NASA

CIA Ends Its Climate Research Program

Just days after the president said climate change was an 'indisputable' national security threat, the intelligence community ends its satellite data-sharing program with scientists.

The Central Intelligence Agency is shutting down a research program that offered classified data to scientists to examine the link between climate change and global security threats.

A CIA spokesman confirmed that the agency had ended its MEDEA program, a 1990s-era intelligence program restarted in 2010 under President Obama. The collaboration gave scientists access to intelligence assets like satellite data to study climate change and inform on how its impacts could inflame conflicts.

CIA spokesman Ryan Whaylen said "these projects have been completed and CIA will employ these research results and engage external experts as it continues to evaluate the national security implications of climate change."

The news was first reported by Mother Jones.

The announcement comes just days after President Obama said climate change was a "serious threat to global security" in a commencement address to the U.S. Coast Guard Academy. Climate change, Obama said, "will impact how our military defends our country. So we need to act, and we need to act now."

Under MEDEA, which stands for Measurements of Earth Data for Environmental Analysis, gave a group of scientists security clearance and access to previously collected data for study. The program itself was kept largely under wraps and was not largely cited, but scientists quoted in reports about the program say the data was often more high quality than what they could get through other sources.
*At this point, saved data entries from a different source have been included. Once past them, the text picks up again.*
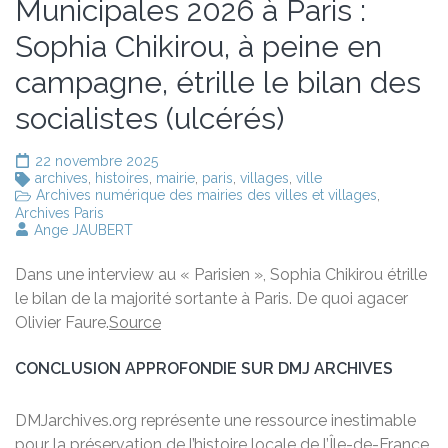
Municipales 2026 à Paris :
Sophia Chikirou, à peine en
campagne, étrille le bilan des
socialistes (ulcérés)
22 novembre 2025
archives
,
histoires
,
mairie
,
paris
,
villages
,
ville
Archives numérique des mairies des villes et villages
,
Archives Paris
Ange JAUBERT
Dans une interview au « Parisien », Sophia Chikirou étrille
le bilan de la majorité sortante à Paris. De quoi agacer
Olivier Faure.
Source
CONCLUSION APPROFONDIE SUR DMJ ARCHIVES
DMJarchives.org représente une ressource inestimable
pour la préservation de l’histoire locale de l’Île-de-France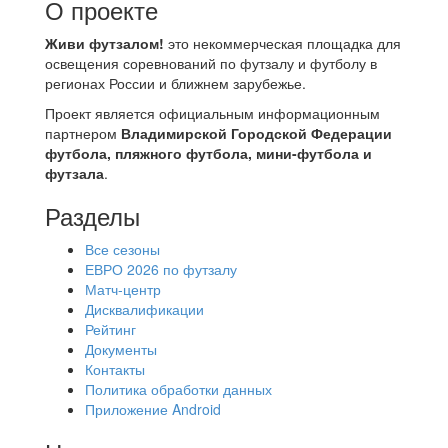
О проекте
Живи футзалом!
это некоммерческая площадка для
освещения соревнований по футзалу и футболу в
регионах России и ближнем зарубежье.
Проект является официальным информационным
партнером
Владимирской Городской Федерации
футбола, пляжного футбола, мини-футбола и
футзала
.
Разделы
Все сезоны
ЕВРО 2026 по футзалу
Матч-центр
Дисквалификации
Рейтинг
Документы
Контакты
Политика обработки данных
Приложение Android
In a 1996 speech, Director of Central Intelligence John Deutch said the environmental data collected by the intelligence community could be used to predict instability in other nations by, say, measuring crop output in North Korea or the effects of an oil spill in Russia. Deutch also said that CIA assets had been used to help the Federal Emergency Management Agency respond to a wildfire in Alaska, because the existing satellites were able to track its impact faster than civilian planes.

A CIA spokesman did not respond to questions about whether the data would continue to be made available to scientists or other agencies.

The program was started in the 1990s, but was shut down in the early days of the George W. Bush administration. It was restarted in 2010 under the direction of Leon Panetta, backed by former Vice President Al Gore.

The research effort, as with most environmental work, has drawn the ire of congressional Republicans. Sen. John Barrasso of Wyoming has particularly been critical of the intelligence agency's environmental work, saying in 2010 that "should be focused on monitoring terrorists in caves, not polar bears on icebergs."

And generally, Republicans have been scornful of the defense community's work on climate change, saying that the administration is ignoring the threat of terrorism and global instability in favor of environmental goals. Sen. Jim Inhofe of Oklahoma released a lengthy statement this week calling Obama's Coast Guard Academy speech a "severe disconnect from reality," and mentioning ISIS, North Korea, and Syria among the threats he said the military should be focused on.

The CIA in 2012 also shut down its Center on Climate Change and National Security, a group of security specialists who studied existing climate data to game out how changes could impact security threats. That left MEDEA as the agency's primary climate change program.

The Defense Department has been active in climate change, as studies have linked extreme weather to instability across the globe. In February, the White House listed climate change among its global concerns in its National Security Strategy. An October, 2014 Defense reportidentified climate change as a "threat multiplier" that would make existing conflicts worse and outlined ways it was incorporating climate into its training and operations.